Opel observes that these women who take reading selfies represent themselves as leisure readers, while they are still “so conflicted about taking time to read when work both outside and inside the home looms” (1.4). This identity, constructed through the appearance of reading in its connection to the broader, social meaning of the act of reading (education, introversion, etc.), is also insignificantly connected to the literature and style of the eras my study has touched on: attitudes toward reading influenced especially by Rousseau and female writers’ reactions to his stance on female education and literacy.

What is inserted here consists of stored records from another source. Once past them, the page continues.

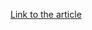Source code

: [Link to the article](https://www.akamai.com/blog/security/securing-the-enterprise-network-for-the-office-anywhere)
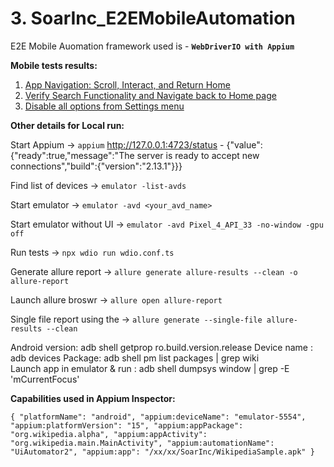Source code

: # 3. SoarInc_E2EMobileAutomation

E2E Mobile Auomation framework used is - **`WebDriverIO with Appium`**

**Mobile tests results:**

1. [App Navigation: Scroll, Interact, and Return Home](https://github.com/Aishwarya-U-R/SoarInc_E2EMobileAutomation/releases/download/v1.0/Test1-Scroll.mov)
2. [Verify Search Functionality and Navigate back to Home page](https://github.com/Aishwarya-U-R/SoarInc_E2EMobileAutomation/releases/download/v1.0/Test2-Search.mov)
3. [Disable all options from Settings menu](https://github.com/Aishwarya-U-R/SoarInc_E2EMobileAutomation/releases/download/v1.0/Test3-DisableOptions.mov)

**Other details for Local run:**

Start Appium -> `appium`
http://127.0.0.1:4723/status - {"value":{"ready":true,"message":"The server is ready to accept new connections","build":{"version":"2.13.1"}}}

Find list of devices -> `emulator -list-avds`

Start emulator -> `emulator -avd <your_avd_name>`

Start emulator without UI -> `emulator -avd Pixel_4_API_33 -no-window -gpu off`

Run tests -> `npx wdio run wdio.conf.ts`

Generate allure report -> `allure generate allure-results --clean -o allure-report`

Launch allure broswr -> `allure open allure-report`

Single file report using the -> `allure generate --single-file allure-results --clean`

Android version: adb shell getprop ro.build.version.release
Device name : adb devices
Package: adb shell pm list packages | grep wiki  
Launch app in emulator & run : adb shell dumpsys window | grep -E 'mCurrentFocus'

**Capabilities used in Appium Inspector:**

`{
  "platformName": "android",
  "appium:deviceName": "emulator-5554",
  "appium:platformVersion": "15",
  "appium:appPackage": "org.wikipedia.alpha",
  "appium:appActivity": "org.wikipedia.main.MainActivity",
  "appium:automationName": "UiAutomator2",
  "appium:app": "/xx/xx/SoarInc/WikipediaSample.apk"
}`
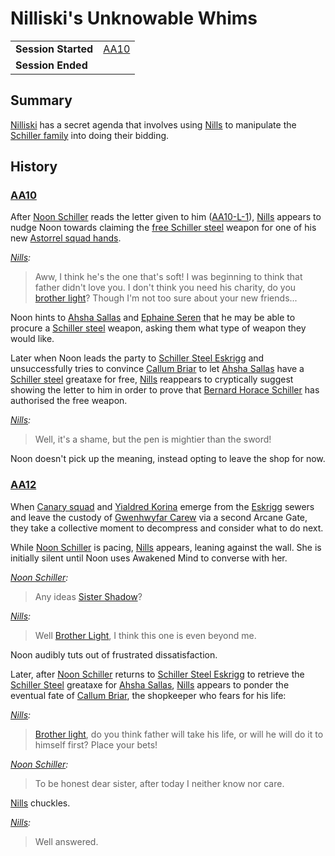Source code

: # Nilliski's Unknowable Whims

|||
| --- | --- |
| **Session Started** | [AA10](../sessions/completed/AA10.md) | storyline.2
| **Session Ended** | |

## Summary

[Nilliski](../characters/nilliski.md) has a secret agenda that involves using [Nills](../characters/nills.md) to manipulate the [Schiller family](../organisations/schiller-family.md) into doing their bidding.

## History

### [AA10](../sessions/completed/AA10.md)

After [Noon Schiller](../characters/noon-schiller.md) reads the letter given to him ([AA10-L-1](../letters/AA10-L-1.md)), [Nills](../characters/nills.md) appears to nudge Noon towards claiming the [free Schiller steel](ended/free-schiller-steel.md) weapon for one of his new [Astorrel squad hands](../organisations/astorrel/ranks/astorrel-squad-hand.md).

*[Nills](../characters/nills.md):*
> Aww, I think he's the one that's soft! I was beginning to think that father didn't love you. I don't think you need his charity, do you [brother light](../characters/noon-schiller.md)? Though I'm not too sure about your new friends...

Noon hints to [Ahsha Sallas](../characters/ahsha-sallas.md) and [Ephaine Seren](../characters/ephaine-seren.md) that he may be able to procure a [Schiller steel](../items/weapons/schiller-steel.md) weapon, asking them what type of weapon they would like.

Later when Noon leads the party to [Schiller Steel Eskrigg](../places/buildings/shops/schiller-steel-eskrigg.md) and unsuccessfully tries to convince [Callum Briar](../characters/callum-briar.md) to let [Ahsha Sallas](../characters/ahsha-sallas.md) have a [Schiller steel](../items/weapons/schiller-steel.md) greataxe for free, [Nills](../characters/nills.md) reappears to cryptically suggest showing the letter to him in order to prove that [Bernard Horace Schiller](../characters/bernard-horace-schiller.md) has authorised the free weapon.

*[Nills](../characters/nills.md):*
> Well, it's a shame, but the pen is mightier than the sword!

Noon doesn't pick up the meaning, instead opting to leave the shop for now.

### [AA12](../sessions/completed/AA12.md)

When [Canary squad](../organisations/astorrel/squads/canary-squad.md) and [Yialdred Korina](../characters/yialdred-korina.md) emerge from the [Eskrigg](../places/cities/eskrigg.md) sewers and leave the custody of [Gwenhwyfar Carew](../characters/gwenhwyfar-carew.md) via a second Arcane Gate, they take a collective moment to decompress and consider what to do next.

While [Noon Schiller](../characters/noon-schiller.md) is pacing, [Nills](../characters/nills.md) appears, leaning against the wall. She is initially silent until Noon uses Awakened Mind to converse with her.

*[Noon Schiller](../characters/noon-schiller.md):*
> Any ideas [Sister Shadow](../characters/nills.md)?

*[Nills](../characters/nills.md):*
> Well [Brother Light](../characters/noon-schiller.md), I think this one is even beyond me.

Noon audibly tuts out of frustrated dissatisfaction.

Later, after [Noon Schiller](../characters/noon-schiller.md) returns to [Schiller Steel Eskrigg](../places/buildings/shops/schiller-steel-eskrigg.md) to retrieve the [Schiller Steel](../items/weapons/schiller-steel.md) greataxe for [Ahsha Sallas](../characters/ahsha-sallas.md), [Nills](../characters/nills.md) appears to ponder the eventual fate of [Callum Briar](../characters/callum-briar.md), the shopkeeper who fears for his life:

*[Nills](../characters/nills.md):*
> [Brother light](../characters/noon-schiller.md), do you think father will take his life, or will he will do it to himself first? Place your bets!

*[Noon Schiller](../characters/noon-schiller.md):*
> To be honest dear sister, after today I neither know nor care.

[Nills](../characters/nills.md) chuckles.

*[Nills](../characters/nills.md):*
> Well answered.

Girls are still being trained by the books they read to see reading as a visual act, as a way of performing this particular kind of postfeminist (as Opel calls it throughout her work) femininity, though J. K. Rowling carefully subverts this image in Harry Potter and the Sorcerer’s Stone. When Potter meets Hermione Granger, Rowling’s bookish heroine, she is neither reading nor looking wistfully out a train window while holding a book. She comes around helping a fellow eleven-year-old find his lost toad. She recognizes Harry’s name, and remarks, “I know all about you, of course – I got a few extra books for background reading, and you’re in Modern Magical History and The Rise and Fall of the Dark Arts and Great Wizarding Events of the Twentieth Century” (106). Hermione knows the contents of the books, and they are neither novels, nor “pleasure reading” as the phrase is commonly used. Hermione’s pleasure is in knowledge gained from reading, not in the romance of the act itself. Hermione is also not described to Rowling’s readers as particularly idyllic, either in appearance or personality. “She had a bossy sort of voice, lots of bushy brown hair, and rather large front teeth” (105). The impression we get from these two illustrative passages is of someone in complete control of her mind, but who, by some necessity, does not keep such tight reins on her appearance as Rousseau would have counseled. This “natural” impression also has precedence in nineteenth-century painting.

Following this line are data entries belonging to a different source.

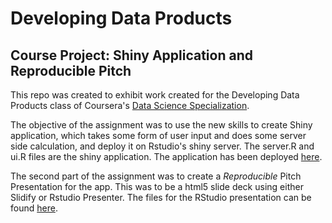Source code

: # Developing Data Products
## Course Project: Shiny Application and Reproducible Pitch

This repo was created to exhibit work created for the Developing Data Products class of Coursera's [Data Science Specialization](https://www.coursera.org/specializations/jhu-data-science).

The objective of the assignment was to use the new skills to create Shiny application, which takes some form of user input and does some server side calculation, and deploy it on Rstudio's shiny server. The server.R and ui.R files are the shiny application. The application has been deployed [here](https://peggylind.shinyapps.io/HeightPredictor/).

The second part of the assignment was to create a *Reproducible* Pitch Presentation for the app. This was to be a html5 slide deck using either Slidify or Rstudio Presenter. The files for the RStudio presentation can be found [here](https://github.com/peggylind/week4-shiny/tree/master/Presentation).
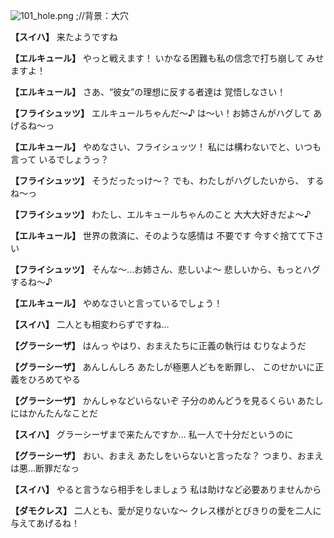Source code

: 
![101_hole.png](../images/backgrounds/101_hole.png)
;//背景：大穴

**【スイハ】**
来たようですね

**【エルキュール】**
やっと戦えます！
いかなる困難も私の信念で打ち崩して
みせますよ！

**【エルキュール】**
さあ、“彼女”の理想に反する者達は
覚悟しなさい！

**【フライシュッツ】**
エルキュールちゃんだ～♪
は～い！お姉さんがハグして
あげるね～っ

**【エルキュール】**
やめなさい、フライシュッツ！
私には構わないでと、いつも言って
いるでしょうっ？

**【フライシュッツ】**
そうだったっけ～？
でも、わたしがハグしたいから、
するね～っ

**【フライシュッツ】**
わたし、エルキュールちゃんのこと
大大大好きだよ～♪

**【エルキュール】**
世界の救済に、そのような感情は
不要です
今すぐ捨てて下さい

**【フライシュッツ】**
そんな～…お姉さん、悲しいよ～
悲しいから、もっとハグするね～♪

**【エルキュール】**
やめなさいと言っているでしょう！

**【スイハ】**
二人とも相変わらずですね…

**【グラーシーザ】**
はんっ
やはり、おまえたちに正義の執行は
むりなようだ

**【グラーシーザ】**
あんしんしろ
あたしが極悪人どもを断罪し、
このせかいに正義をひろめてやる

**【グラーシーザ】**
かんしゃなどいらないぞ
子分のめんどうを見るくらい
あたしにはかんたんなことだ

**【スイハ】**
グラーシーザまで来たんですか…
私一人で十分だというのに

**【グラーシーザ】**
おい、おまえ
あたしをいらないと言ったな？
つまり、おまえは悪…断罪だなっ

**【スイハ】**
やると言うなら相手をしましょう
私は助けなど必要ありませんから

**【ダモクレス】**
二人とも、愛が足りないな～
クレス様がとびきりの愛を二人に
与えてあげるね！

In any of depiction of a reader, the observer gives meaning to the act of reading, whether that observer is an artist, a writer, the reader herself, or perhaps even a sociologist or historian. Observers are readers, and reading isn’t just the processing of words on the page; if so, a photocopier could be said to read. Reading is interpretive and creative, and as these long nineteenth-century writers and painters read the body of a reader, they multiply its meanings. It may be an expression of beauty and grace, the loss of innocence, luxury, idleness, desperate escapism, hubris, self-expression, pedagogy, moral instruction, privacy, defiance, compliance, or a performance of gender. It could be more than these, and more than one at once. Only with this understanding would one be able to properly conduct a more thorough historical study of these images than I have attempted. In doing so, we would not only gain insight into the changes occurring among the meanings of the act of reading, but into the relationship between audience and expression or self-expression through images of reading.